Les hostilités peuvent reprendre à la première occasion. Pour l’éviter, les forces d’interposition devront exercer une pres­sion considérable. Mais la présence de la force ne signifie nullement la résolution politique du conflit.

Cette pression (dont l’unanimité n’est pas évidente) pourrait n’être pas suffisante. Le Kosovo, l’Albanie, la Macédoine redeviendraient les enjeux d’une nième guerre des Balkans.

Autre cas de figure, une partition objective, acceptée sinon dans l’immédiat du moins à terme. Les forces d’interposition auront pour fonction d’habituer sur une génération les popula­tions à accepter l’état de fait. Les Européens de l’Ouest s’essaient à une étrange entreprise : établir une sorte de tutelle impériale sur les Balkans pour y instaurer des pratiques politiques et culturelles jusqu’alors inconnues. Nouvelle version historique de la paix par l’empire dans cette partie de l’Europe.

Dans cette entreprise, les Européens risquent donc, soit de se retrouver aux prises avec une nouvelle guerre, soit de rester englués pour vingt ans ou plus dans un scénario de type chypriote.
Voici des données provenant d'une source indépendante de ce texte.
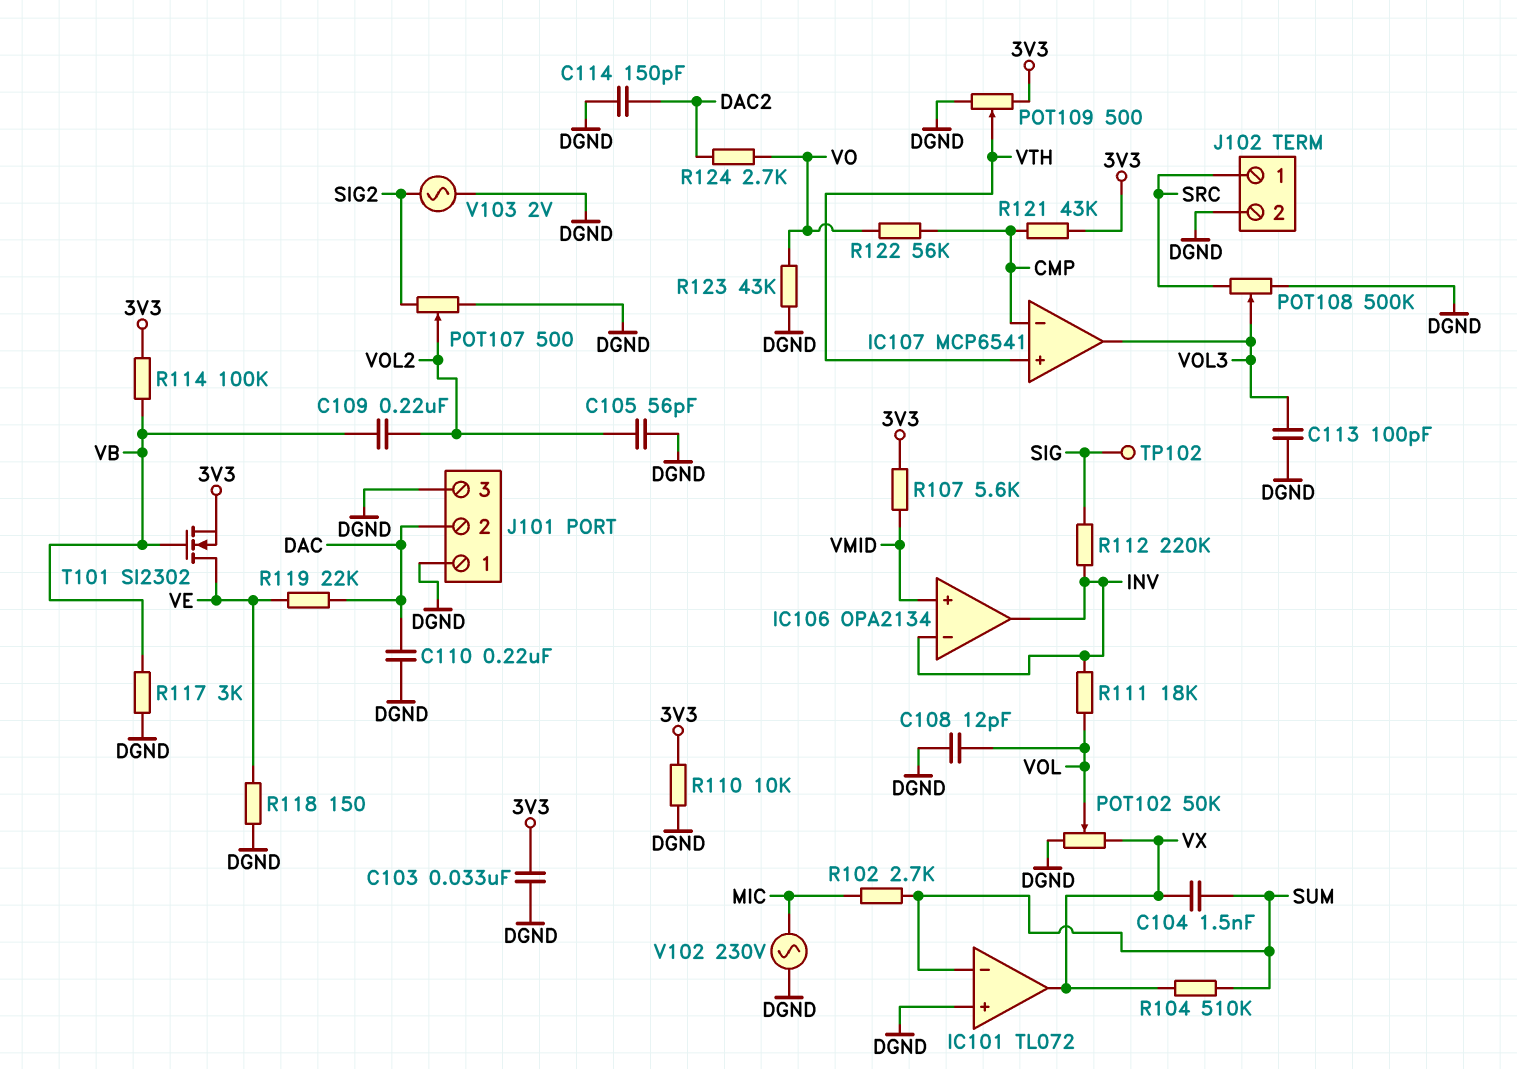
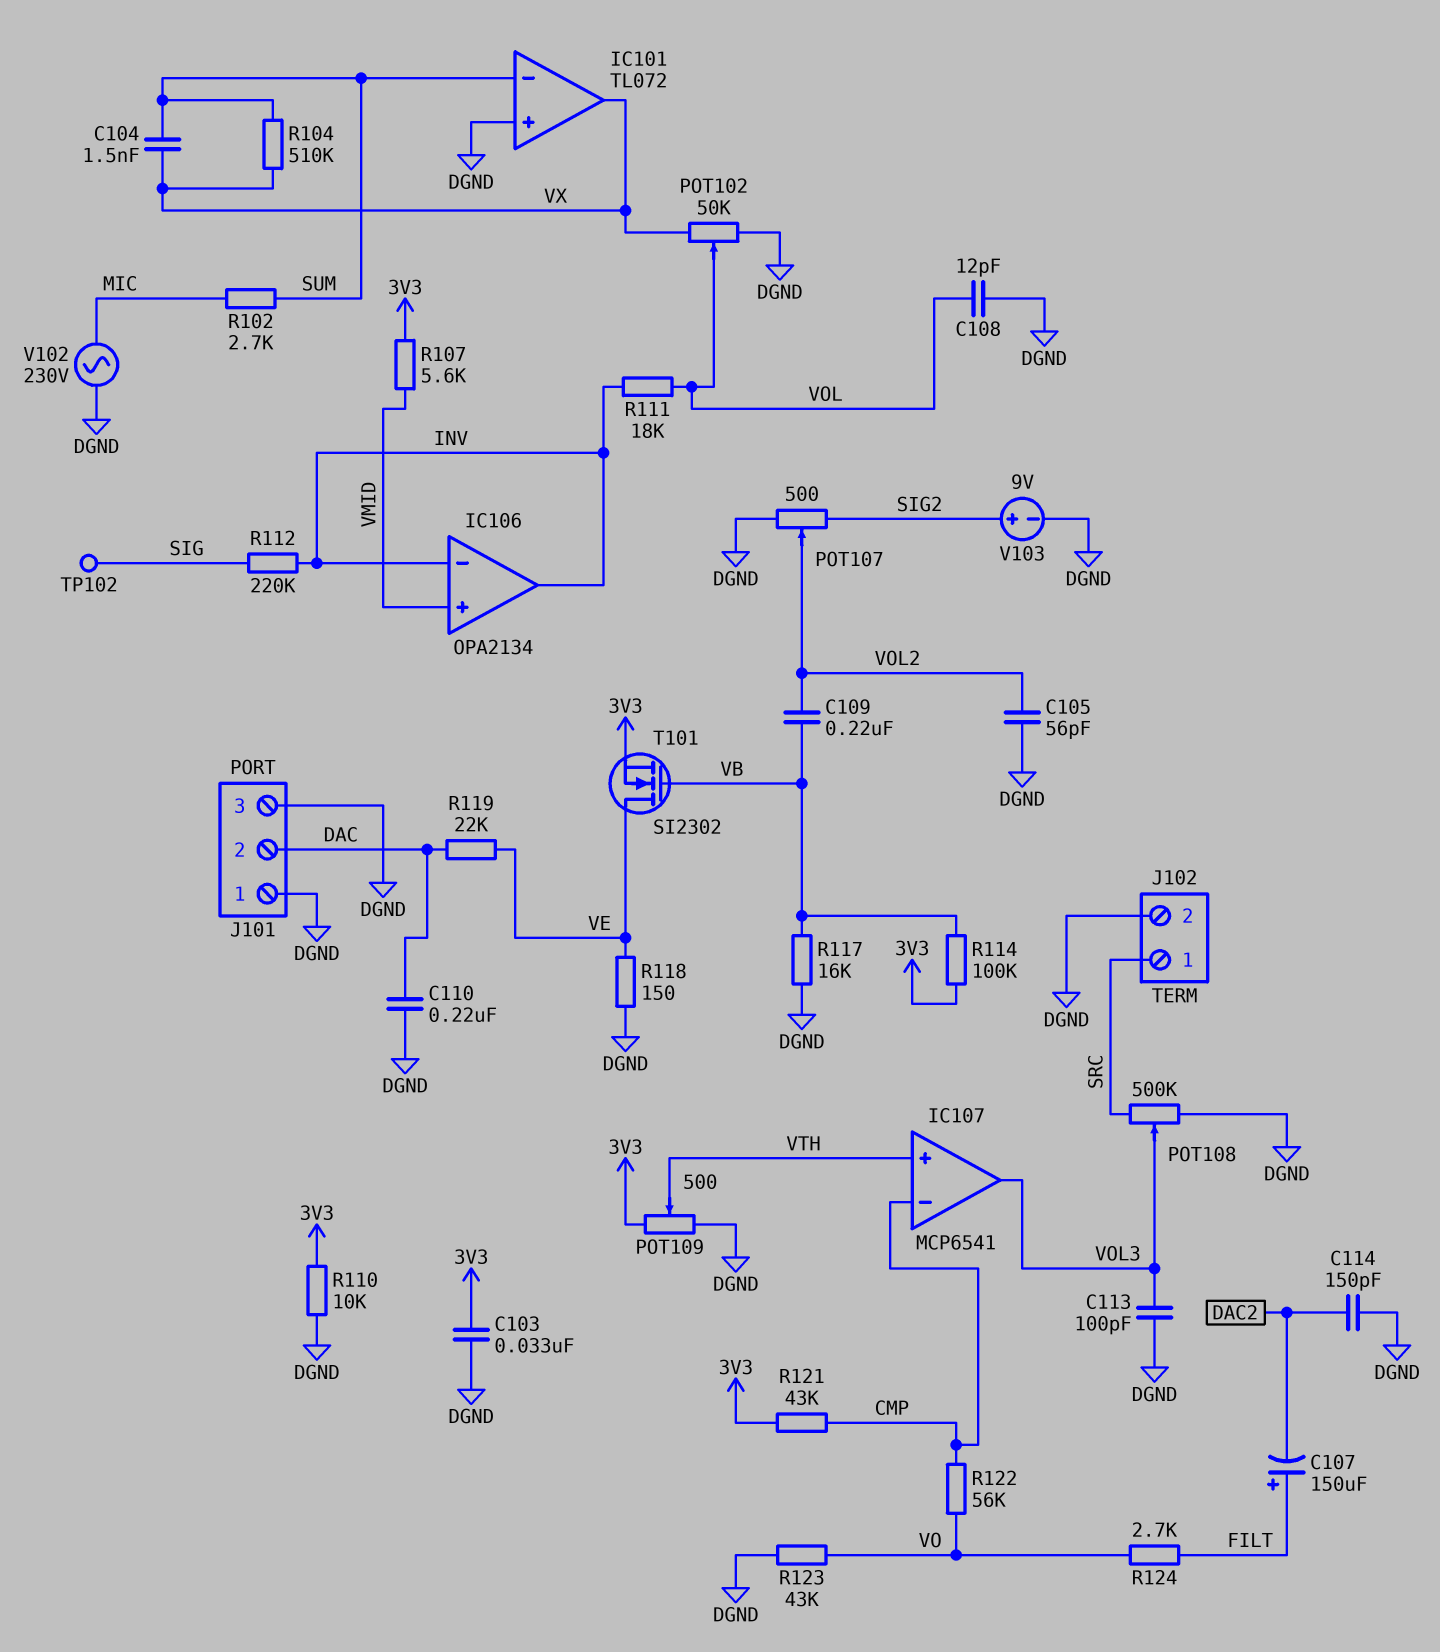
C107: none -> 150uF (plus FILT, minus DAC2)
R117: 3k (DGND, VB) -> 16k (DGND, VB)
R124: 2.7k (DAC2, VO) -> 2.7k (FILT, VO)
V103: AC 2V (DGND, SIG2) -> 9V (plus SIG2, minus DGND)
Dans tous les cas, l’émergente entité de défense et de sécurité européenne risque fort de n’avoir d’autre perspective d’action que la garde d’une précaire stabilité dans les Balkans.

À d’autres, la présence et l’intervention dans le reste du monde.

 

3-6 juin 1999

_____Notes: 

 

18       Signalons entre autres, l’article, convaincu de l’existence de cette vic­toire, par M. O’Hanlon, chercheur à la Brookings Institution de Washing­ton, et la réfutation très documentée par une équipe de Newsweek.

19       Par exemple, la Serbie n’a pu être représentée à la brève (une demi-journée) conférence européenne de Sarajevo sur la stabilité dans les Balkans.